Precisamos reunir nossas histórias e memórias para ampliar referências, especialmente a partir das narrativas afro-diaspóricas e do sul global, para sermos capazes de enxergar e criar para além das limitações que nos são impostas.
A liberdade de imaginar é o primeiro passo para sermos livres de fato.
Foi por isso que idealizamos, no Olabi, o Códigos Negros. O festival é um ponto de encontro anual onde nós, sonhadoras e sonhadores, podemos dar asas a tudo isso.
Para a quinta edição, convidamos pensadores, artistas e ativistas de várias partes do mundo para abordar o poder da imaginação radical negra – conceito que, para além dos sonhos individuais, representa uma força criativa coletiva capaz de mudar vidas, sistemas e realidades.
Aliás, essa imaginação é muito mais que um conceito. Trata-se de um direito, um recurso compartilhado, uma força que nos leva a lugares que, sozinhos, talvez jamais conseguíssemos vislumbrar. Cada ideia expressa e cada pergunta feita amplia nosso imaginário comum – que se torna cada vez mais apto a pautar o futuro que queremos.
Imagine, imagine mais.
Como podemos, como sociedade, repensar nossas próprias estruturas?
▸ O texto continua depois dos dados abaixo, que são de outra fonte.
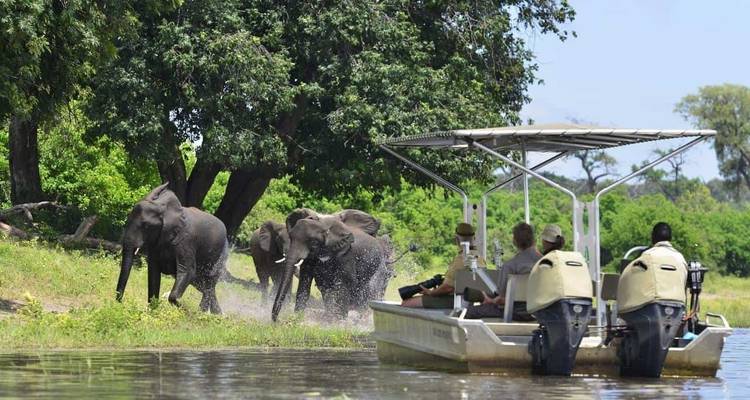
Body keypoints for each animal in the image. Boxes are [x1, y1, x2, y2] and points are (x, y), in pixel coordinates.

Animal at [115, 183, 228, 314]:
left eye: (146, 226)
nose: (120, 303)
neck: (164, 209)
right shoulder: (156, 241)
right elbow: (153, 271)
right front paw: (153, 312)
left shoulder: (186, 241)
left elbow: (187, 271)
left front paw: (184, 309)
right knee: (203, 285)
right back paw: (217, 314)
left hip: (221, 255)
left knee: (209, 282)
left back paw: (202, 313)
Como desenhar políticas públicas que sejam movidas por essa imaginação radical, que enxerguem e enfrentem o racismo estrutural e promovam justiça histórica?
Quando nos permitimos vislumbrar futuros livres de preconceitos e injustiças, nos damos a chance de questionar ideias profundamente enraizadas e de imaginar novas economias, novas políticas de acesso à educação, saúde e moradia, novos modelos de desenvolvimento tecnológico que coloquem a equidade, a diversidade e a inclusão no centro de tudo.
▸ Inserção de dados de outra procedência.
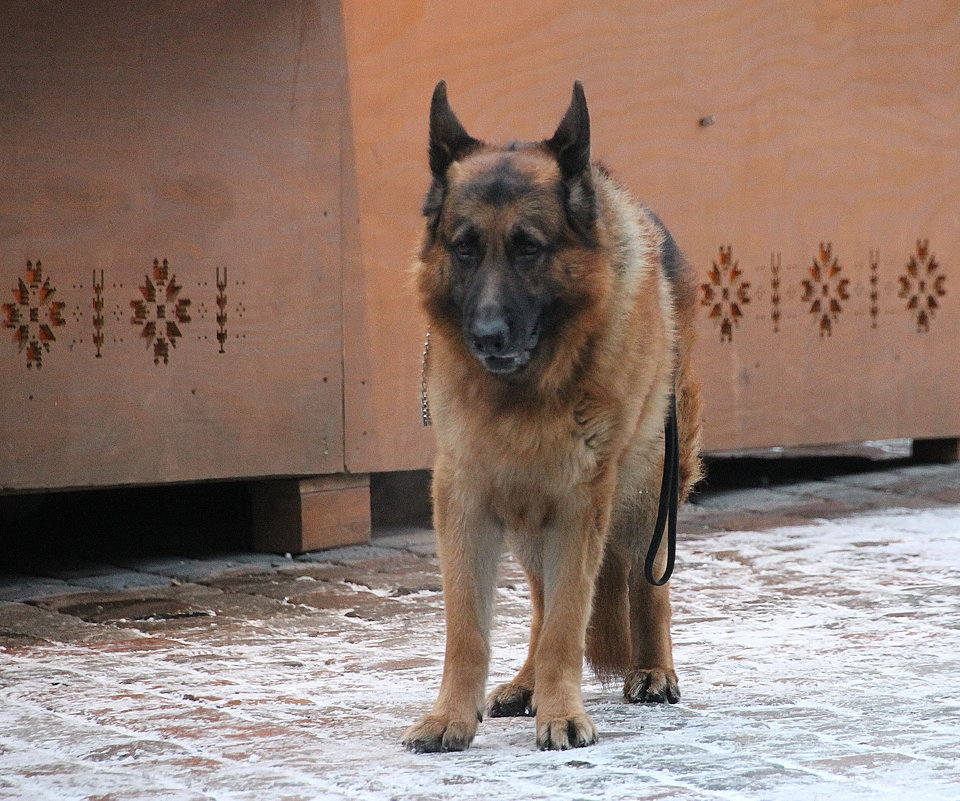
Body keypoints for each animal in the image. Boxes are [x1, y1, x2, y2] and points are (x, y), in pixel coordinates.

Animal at [402, 81, 700, 752]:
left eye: (528, 249)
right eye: (464, 248)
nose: (486, 336)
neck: (524, 394)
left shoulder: (579, 503)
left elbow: (571, 618)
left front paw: (563, 713)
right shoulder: (466, 500)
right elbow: (469, 628)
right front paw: (452, 715)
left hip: (645, 492)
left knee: (646, 583)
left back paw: (652, 669)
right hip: (529, 517)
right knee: (540, 603)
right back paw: (526, 682)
Ao imaginar a partir do sul e da cultura negra, rompemos com a ideia de que a tecnologia e a inovação são prerrogativas de uma elite branca e eurocentrada.
Imagine uma sociedade na qual as lideranças sejam tão diversas quanto o povo que representam.
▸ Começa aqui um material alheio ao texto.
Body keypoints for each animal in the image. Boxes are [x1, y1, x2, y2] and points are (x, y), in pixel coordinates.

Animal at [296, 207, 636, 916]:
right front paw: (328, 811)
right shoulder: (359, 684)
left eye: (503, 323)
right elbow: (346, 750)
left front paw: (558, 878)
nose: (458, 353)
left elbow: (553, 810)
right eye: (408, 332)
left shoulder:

A liberdade de imaginar é o primeiro passo para sermos livres de fato; e, ao imaginar, expandimos as fronteiras que tentam nos limitar. A imaginação é, portanto, um direito que precisamos reivindicar e expandir.
Convido a todas e todos a se juntarem a nós no Códigos Negros. Neste sábado, dia 9 de novembro, no Museu do Amanhã e no Rato Branko, no Rio de Janeiro, sob o tema "A imaginação como tecnologia e a tecnologia para a imaginação", vamos mergulhar nesse mar de ideias e possibilidades, fazer perguntas, compartilhar desafios e, juntos, ampliar o repertório que pode e vai transformar o futuro.
Como disse uma vez a grande pensadora e imaginadora negra Toni Morrison, “se há um livro que você quer ler, mas ele ainda não foi escrito, então você deve escrevê-lo”. Que escrevamos, então, esse novo capítulo da nossa história – pautado pela imaginação e pela determinação de mudar tudo o que nos impede e de ser plenamente quem queremos ser.